All concretes are somewhat permeable by water under sufficient pressure. Mixtures rich in cement are of course much less permeable than poorer mixtures. If the amount of cement used is more than sufficient to fill the voids in the sand and gravel, a very dense concrete is obtained, into which the penetration of water is extremely slow. The permeability also decreases considerably with age, owing to the gradual crystallization of the cement in the pores, so that concrete

which is at first quite absorbent may become practically impermeable after exposure to weather for a few weeks or months. There appears to be a very decided increase in permeability when the cement is reduced below the amount necessary to fill the voids. For example, a well-mixed sand and gravel weighing 123 pounds per cubic foot, and therefore containing 25 per cent voids, will give a fairly impermeable concrete in mixtures up to 1 to 4, but with less cement will be found quite absorbent. A gravel with only 20 per cent voids would give about equally good results with a 1 to 5 mixture; such gravel is, however, rarely met with in practice. On the other hand, the best sand, mixed fine and coarse, seldom contains less than 33 per cent voids, and concrete made from such material will prove permeable if poorer than 1 to 3.

3. Use of a Facing

Penetration of water may be effectively prevented by giving the blocks a facing of richer mixture than the body. For the sake of smooth appearance, facings are generally made of cement and fine sand, and it is often noticed that these do not harden well. It should be remembered that a 1 to 3 sand mixture is no stronger and little if any better in water absorption than a 1 to 5 mixture of well-graded sand and gravel. To secure good hardness and resistance to moisture a facing as rich as 1 to 2 should be used.

4. Use of an Impervious Partition

When blocks are made on a horizontal-face machine, it is a simple matter, after the face is tamped and cores pushed into place, to throw into each opening a small amount of rich and rather wet mortar, spread this fairly evenly, and then go on tamping in the ordinary mixture until the mold is filled. A dense layer across each of the cross walls is thus obtained, which effectually prevents moisture from passing beyond it. A method of accomplishing the same result with vertical-face machines, by inserting tapered wooden blocks in the middle of the cross walls, withdrawing these blocks after tamping, and filling the spaces with rich mortar, has been patented. In the two-piece system the penetration of moisture through the wall is prevented by leaving an empty space between the web of the block and the inside face, or by filling this space with rich mortar.
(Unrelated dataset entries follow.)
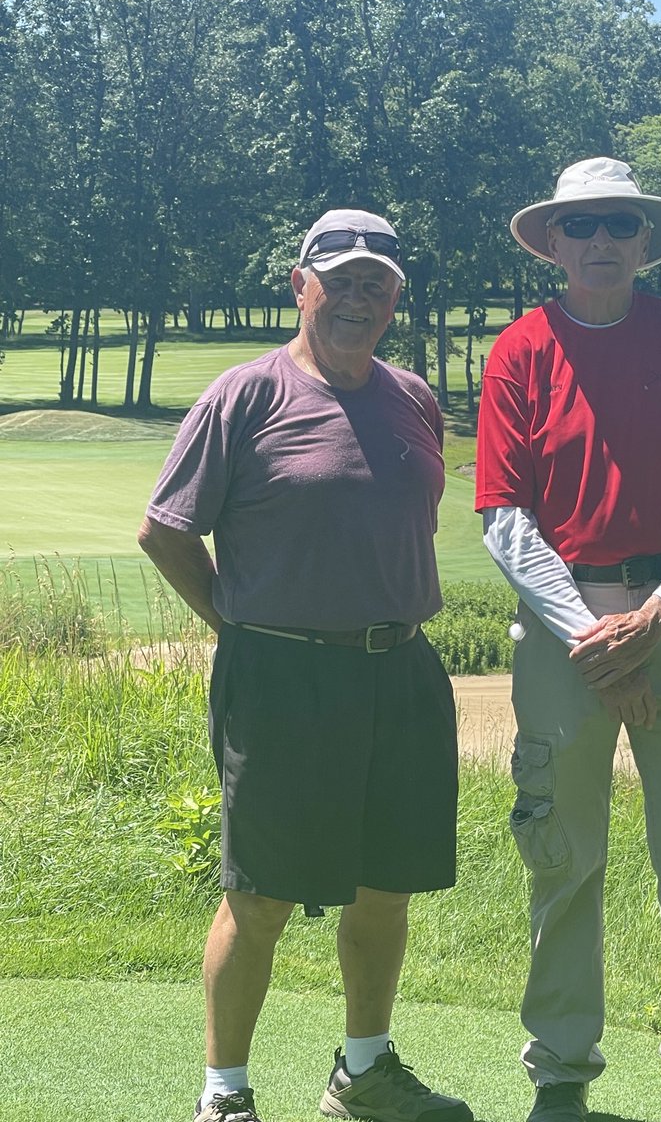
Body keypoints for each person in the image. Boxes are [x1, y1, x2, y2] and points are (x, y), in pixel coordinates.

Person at [139, 209, 473, 1122]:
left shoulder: (411, 397)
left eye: (377, 284)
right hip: (282, 681)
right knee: (263, 895)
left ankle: (362, 1073)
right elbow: (165, 530)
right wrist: (234, 624)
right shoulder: (247, 395)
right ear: (300, 284)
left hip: (401, 671)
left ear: (395, 298)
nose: (357, 298)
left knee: (385, 885)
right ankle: (225, 1094)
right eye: (340, 280)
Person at [475, 158, 661, 1122]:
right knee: (563, 849)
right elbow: (503, 515)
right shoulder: (519, 349)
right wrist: (598, 638)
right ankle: (560, 1064)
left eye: (617, 224)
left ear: (643, 240)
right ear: (552, 240)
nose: (599, 241)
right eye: (580, 224)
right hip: (566, 625)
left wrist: (658, 616)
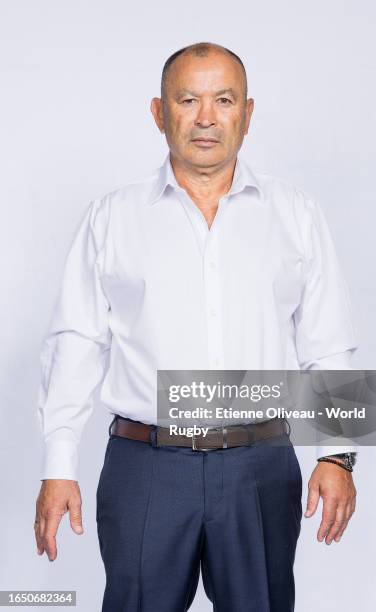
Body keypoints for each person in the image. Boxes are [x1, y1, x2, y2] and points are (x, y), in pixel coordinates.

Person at [34, 42, 358, 611]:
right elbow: (76, 341)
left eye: (224, 100)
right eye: (187, 100)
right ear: (159, 113)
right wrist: (58, 465)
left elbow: (330, 346)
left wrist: (338, 457)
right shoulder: (112, 216)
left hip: (260, 467)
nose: (206, 117)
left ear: (247, 114)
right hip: (145, 469)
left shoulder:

5. Use of Waterproof Compounds

There are compounds on the market, of a fatty or waxy nature, which, when

| mixed with cement to the amount of

only 1 or 2 per cent of its weight, increase its water-resisting qualities in a remarkable degree. By thoroughly mixing 1 to 2 pounds of suitable compound with each sack of, cement used, blocks which are practically waterproof may be made, at very small additional cost, from 1 to 4 or 1 to 5 mixtures. In purchasing waterproof compound, however, care should be taken to select such as has been proved to be permanent in its effect, and some of the materials used for this purpose lose their effect after a few days' exposure to weather, and are entirely worthless.

6. Application to Surface after Erecting

Various washes, to make concrete and stone impervious to water, have been used with some success. Among these the best known is the Sylvester wash of alum and soap solution. It is stated that this requires frequent renewal, and it is hardly likely to prove of any value in the concrete industry. The writer's experience has been that the most effective remedy, in case a concrete building proves damp, is to give the outside walls a very thin wash of cement suspended in water. One or two coats will be found sufficient. If too thick a coating is formed it will show hair cracks. The effect of the cement wash is to make the walls appear lighter in color, and if the coating is thin the appearance is in no way injured.